I used to be a smoker. which is different, I think, than saying I used to smoke. I mean, I was into the paraphenalia of smoking. the lighters, the ashtrays, cigarette cases, the works. smoking was about identity, about how to hold off the world while simultaneously embracing it.
I recall smoking was so much more present when I was a kid in the '70s. Everybody, it seemed, smoked. and if someone died of cancer, the first question one would ask upon hearing the news was if that person smoked.
--oh yes, was the reply.
--ah, okay.
it was a common enough way to die. and it seemed as natural as dying in yr bed at an extremely old age. I'm not glorifying death, or the horrible deaths caused directly by smoking. I quit smoking permanently when I met Anna, and we agreed to stop together.
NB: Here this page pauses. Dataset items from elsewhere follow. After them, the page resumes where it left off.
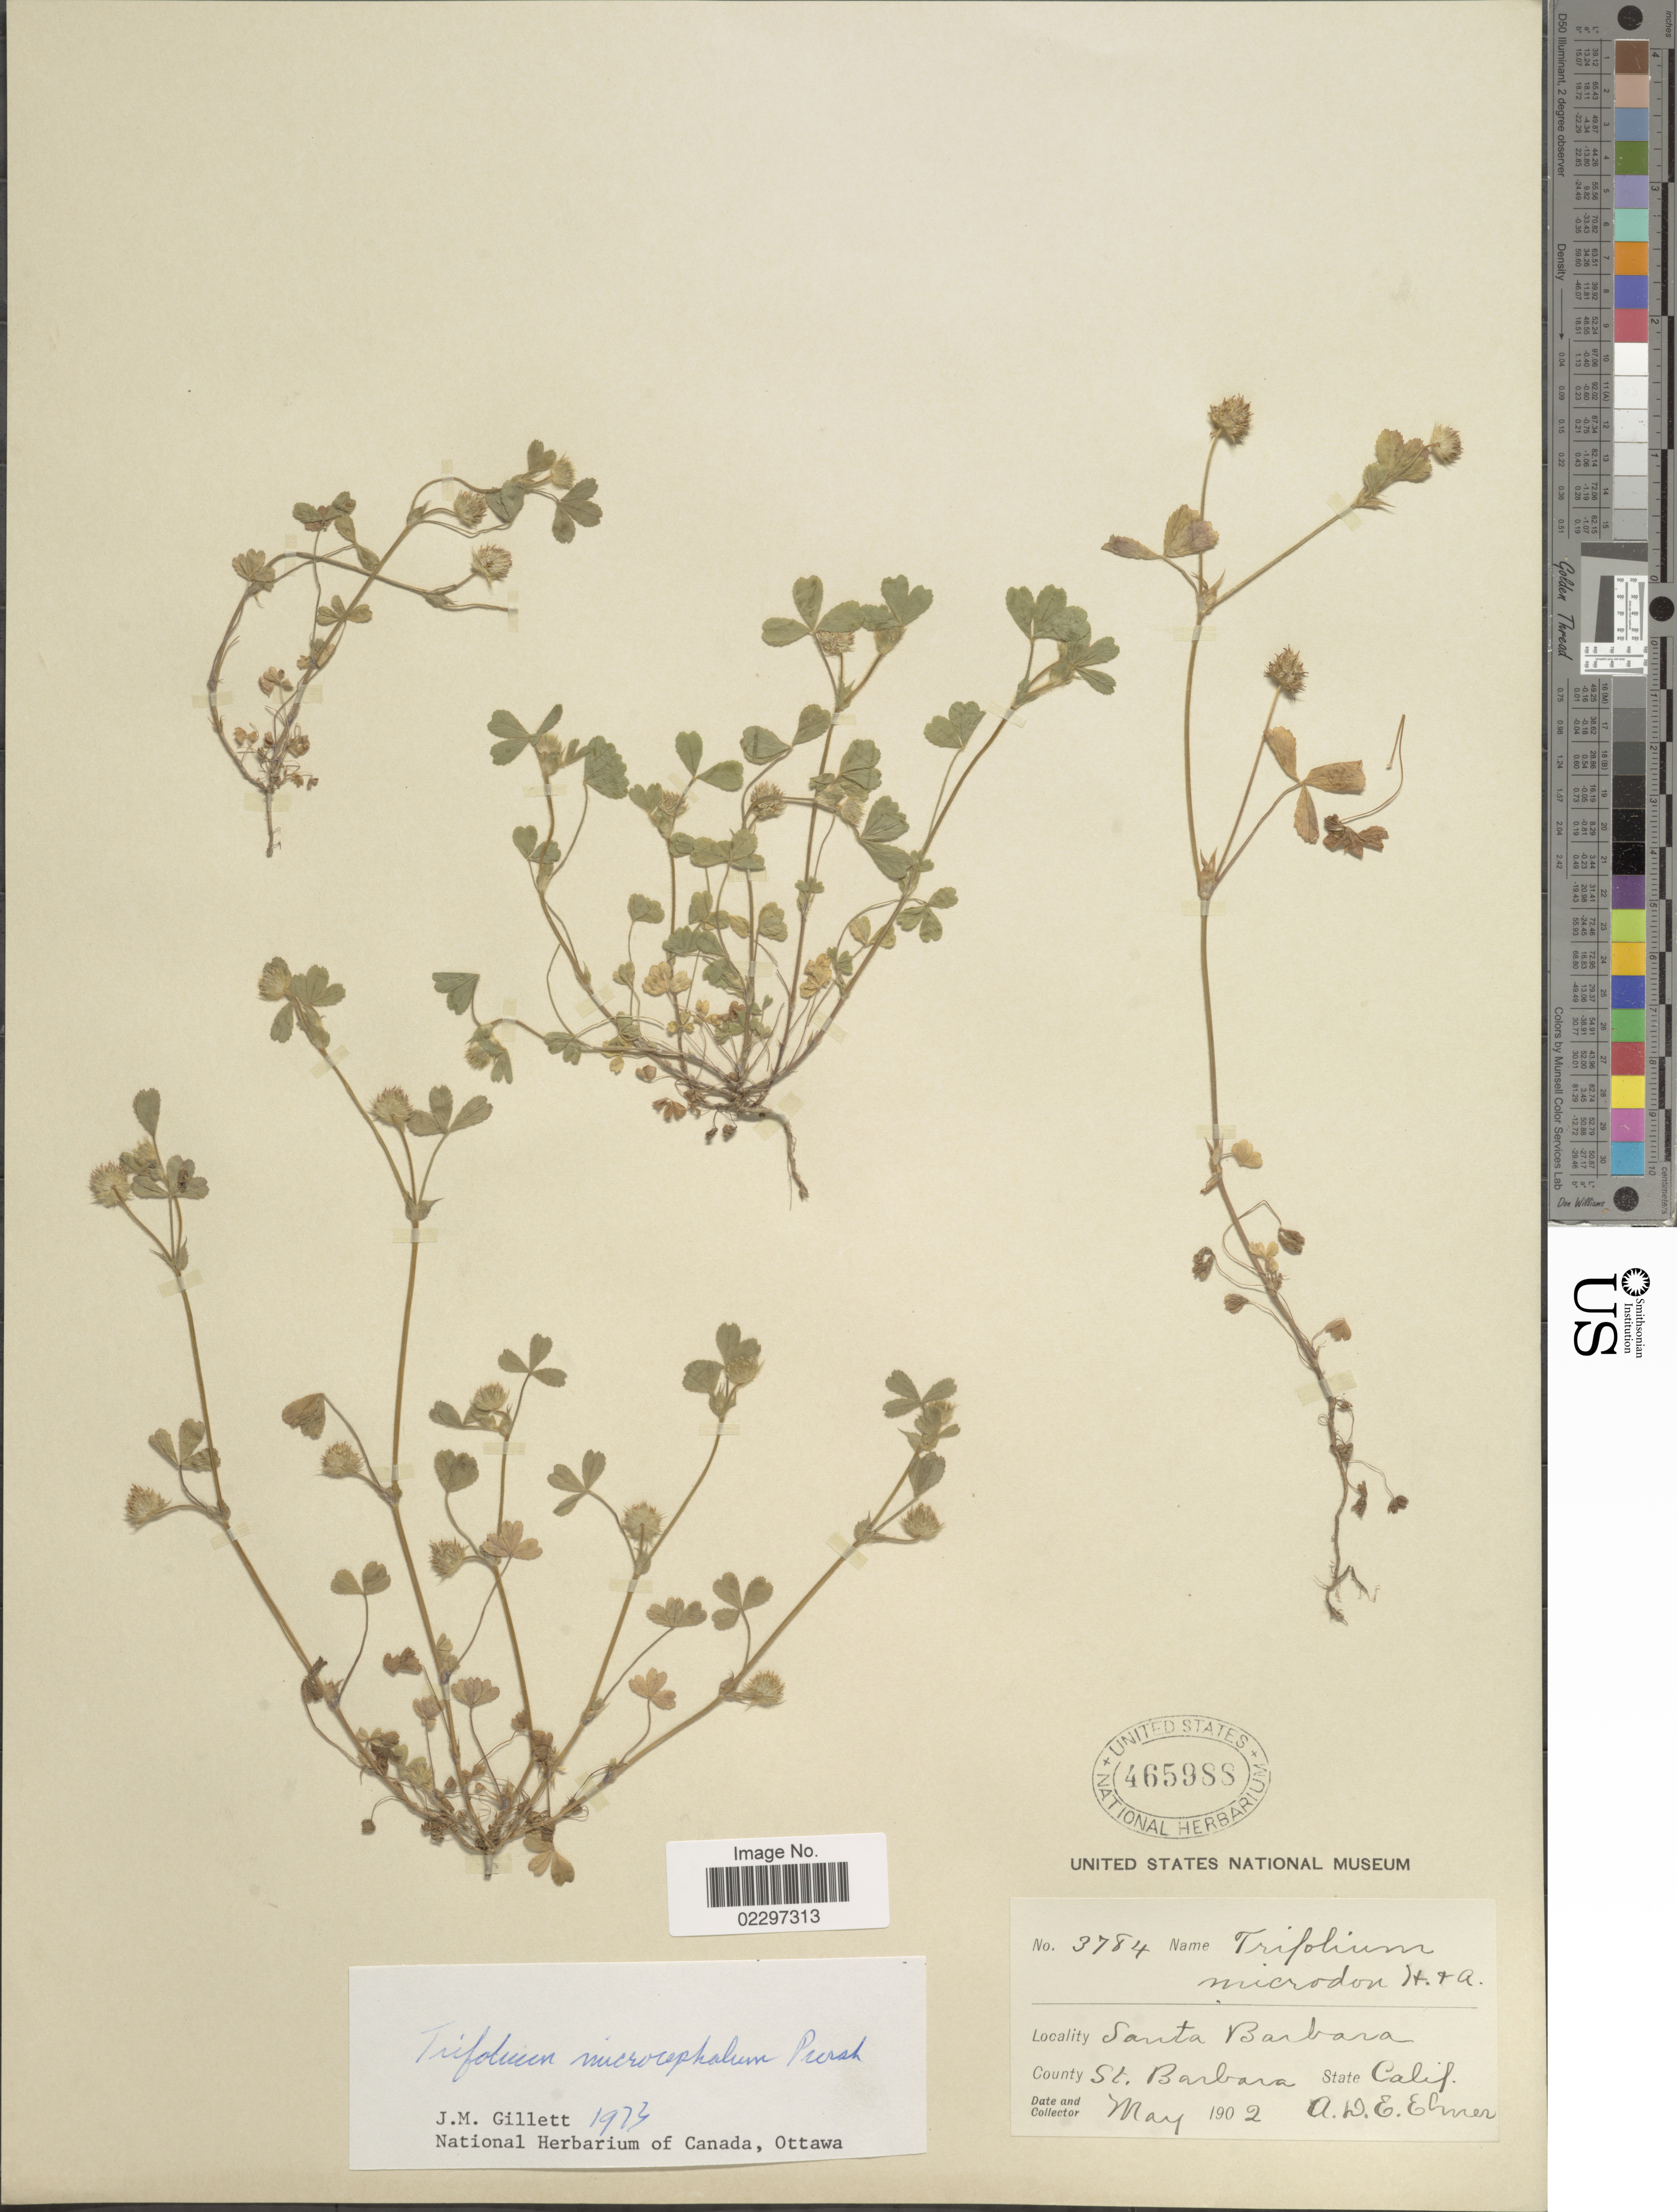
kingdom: Plantae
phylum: Tracheophyta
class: Magnoliopsida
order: Fabales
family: Fabaceae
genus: Trifolium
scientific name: Trifolium microcephalum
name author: Pursh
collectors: A. D. E. Elmer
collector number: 3784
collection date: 1902-05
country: United States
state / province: California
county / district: Santa Barbara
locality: Santa Barbara. County St. Barbara. State Calif.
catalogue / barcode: US 465988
it's been 12 years and I've not had a puff since. and smoke fucking stinks! it really smells horrible on a person. especially on a hot day. that is something one discovers when converting to a life of the nonsmoker.
and yet. . . and yet. . .I've a friend back east that smokes and when he sends me his latest books, or journal publications, I can smell the tobacco. and it takes me back to my life as a smoker. I dig the smell. a heady perfume.
I miss the stuff of smoking. I remember going to Macys as a kid with my parents and fondling the table lighters, the sort of things that were fashioned to look like chess pieces or Spanish galleons. where would the trigger be, and the flame. or the real fancy ashtrays cut from crystal. these items were located in the section alongside the expensive tableware and china. smoking was part of the environment. everyone smoked.
there was a sexiness to it that rob mclennan embodies in his poem "The Unavoidable Sexiness of Smoking" in his 1999 talonbooks collection The Richard Braughtigan Ahhhhhhhhhhhhh. you may disagree with mclennan's thesis but I find Bogey with a lit cig irresistible.
and the dangers of smoking? they are real, and really fucking ugly. there is humor in it as well. like in David Sedaris essay "Diary of a Smoker" in his 1994 collection Barrel Fever. here is a small taste of Sedaris going over family photos.
[W]e looked through boxes of family pictures and played a game called "Find Mom, find Mom's cigarettes. There's one in every picture. We've got photos of her pregnant, leaning toward a lit match, and others of her posing with her newborn babies, the smoke forming a halo above our heads. These pictures give us a warm feeling.
(p. 153)
family smoking is also woven into a poem by David Larsen, "This Pipe may be too Hot for You," in the chapbook anthology, Smokers Die Younger, ed. by Stephanie Young. each contributor was sent an empty pack of Canadian cigarettes and tasked to write something on them, and/or about them. the packages of these cigarettes show graphically the damage done by inhaling tobacco. there are anti-smoking poems, and smoking poems in the chap. Larsen's poem is a tour de force of subtly and humor. and the poem finishes on the art of smoking.
I saw a
Grandma do it
with a baby
in her arm
what I miss about smoking was my old silver Zippo lighter the most. man, was it cool. at least I thought so. I loved the sound the wheel made when turned by my thumb and the click of the flame. it fitted perfectly in my hand cupping the flame as I leaned toward the light. and my brand of smokes? yep, you guessed it, Camel.